━━━ MATERIAL SHOWN ━━━

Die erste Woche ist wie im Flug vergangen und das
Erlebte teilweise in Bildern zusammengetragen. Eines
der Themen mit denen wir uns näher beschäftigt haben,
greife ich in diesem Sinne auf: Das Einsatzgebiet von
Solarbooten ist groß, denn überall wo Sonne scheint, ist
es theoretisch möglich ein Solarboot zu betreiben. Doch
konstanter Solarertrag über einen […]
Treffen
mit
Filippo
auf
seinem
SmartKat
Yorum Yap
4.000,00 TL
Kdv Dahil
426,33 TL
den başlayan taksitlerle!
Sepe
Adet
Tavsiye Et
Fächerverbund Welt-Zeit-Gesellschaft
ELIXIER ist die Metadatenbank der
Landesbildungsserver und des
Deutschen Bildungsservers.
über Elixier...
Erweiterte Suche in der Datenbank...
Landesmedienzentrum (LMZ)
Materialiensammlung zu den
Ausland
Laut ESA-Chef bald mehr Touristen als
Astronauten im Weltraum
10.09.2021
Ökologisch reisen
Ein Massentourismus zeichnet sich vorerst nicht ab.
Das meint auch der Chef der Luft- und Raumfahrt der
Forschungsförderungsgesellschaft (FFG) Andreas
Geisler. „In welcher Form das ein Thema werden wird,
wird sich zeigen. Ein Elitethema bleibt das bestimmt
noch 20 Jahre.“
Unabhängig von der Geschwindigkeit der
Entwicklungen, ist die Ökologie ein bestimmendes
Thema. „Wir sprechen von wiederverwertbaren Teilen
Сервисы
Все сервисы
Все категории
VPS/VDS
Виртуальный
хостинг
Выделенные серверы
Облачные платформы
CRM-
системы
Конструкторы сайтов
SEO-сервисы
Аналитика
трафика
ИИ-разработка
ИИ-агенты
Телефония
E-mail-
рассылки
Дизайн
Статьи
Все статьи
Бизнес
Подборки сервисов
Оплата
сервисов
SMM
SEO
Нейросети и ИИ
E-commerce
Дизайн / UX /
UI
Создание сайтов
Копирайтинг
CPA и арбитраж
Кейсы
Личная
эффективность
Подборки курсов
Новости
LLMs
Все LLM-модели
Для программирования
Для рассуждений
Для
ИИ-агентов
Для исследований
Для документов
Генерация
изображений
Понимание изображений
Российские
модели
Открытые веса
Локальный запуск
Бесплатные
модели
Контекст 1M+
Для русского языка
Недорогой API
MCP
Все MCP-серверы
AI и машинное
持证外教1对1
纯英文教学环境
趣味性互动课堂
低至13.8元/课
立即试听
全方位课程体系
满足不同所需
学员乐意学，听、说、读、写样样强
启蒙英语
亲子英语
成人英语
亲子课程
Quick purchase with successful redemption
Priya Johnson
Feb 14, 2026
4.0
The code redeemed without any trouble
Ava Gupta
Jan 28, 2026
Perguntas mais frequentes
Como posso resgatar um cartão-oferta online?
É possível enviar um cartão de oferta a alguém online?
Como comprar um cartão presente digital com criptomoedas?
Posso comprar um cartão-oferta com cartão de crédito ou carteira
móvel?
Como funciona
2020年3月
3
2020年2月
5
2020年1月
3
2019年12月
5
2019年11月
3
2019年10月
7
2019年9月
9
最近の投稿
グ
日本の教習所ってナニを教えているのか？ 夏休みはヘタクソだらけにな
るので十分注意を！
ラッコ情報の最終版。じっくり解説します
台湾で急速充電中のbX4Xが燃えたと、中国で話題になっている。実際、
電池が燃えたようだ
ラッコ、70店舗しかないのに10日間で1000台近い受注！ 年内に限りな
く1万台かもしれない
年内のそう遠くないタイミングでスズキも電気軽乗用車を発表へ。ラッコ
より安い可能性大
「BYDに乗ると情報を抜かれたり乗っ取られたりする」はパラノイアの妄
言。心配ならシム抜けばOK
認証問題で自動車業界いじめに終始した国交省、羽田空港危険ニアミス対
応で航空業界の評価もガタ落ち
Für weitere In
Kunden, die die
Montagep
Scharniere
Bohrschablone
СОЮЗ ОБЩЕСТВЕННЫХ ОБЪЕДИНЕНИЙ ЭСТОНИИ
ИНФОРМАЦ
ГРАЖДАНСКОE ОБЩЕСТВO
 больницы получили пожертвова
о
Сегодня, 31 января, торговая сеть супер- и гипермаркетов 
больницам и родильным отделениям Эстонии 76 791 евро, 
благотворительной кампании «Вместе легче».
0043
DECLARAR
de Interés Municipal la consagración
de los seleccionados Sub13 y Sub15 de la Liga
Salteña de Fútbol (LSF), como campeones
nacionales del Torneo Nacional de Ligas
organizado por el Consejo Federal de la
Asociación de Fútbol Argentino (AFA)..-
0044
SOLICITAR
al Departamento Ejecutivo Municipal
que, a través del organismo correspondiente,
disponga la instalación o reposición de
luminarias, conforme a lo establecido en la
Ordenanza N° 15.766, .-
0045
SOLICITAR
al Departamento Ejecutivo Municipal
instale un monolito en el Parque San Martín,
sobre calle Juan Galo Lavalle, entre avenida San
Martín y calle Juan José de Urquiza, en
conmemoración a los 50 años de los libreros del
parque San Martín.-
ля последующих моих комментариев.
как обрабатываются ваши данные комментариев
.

━━━

_WHAT IS BEING ASKED_: The reply should consist solely of the lines of the data, exact, from the opening line through the line with "es theoretisch möglich", inclusive.

_OUTPUT OF THE EXERCISE_:
Die erste Woche ist wie im Flug vergangen und das
Erlebte teilweise in Bildern zusammengetragen. Eines
der Themen mit denen wir uns näher beschäftigt haben,
greife ich in diesem Sinne auf: Das Einsatzgebiet von
Solarbooten ist groß, denn überall wo Sonne scheint, ist
es theoretisch möglich ein Solarboot zu betreiben. Doch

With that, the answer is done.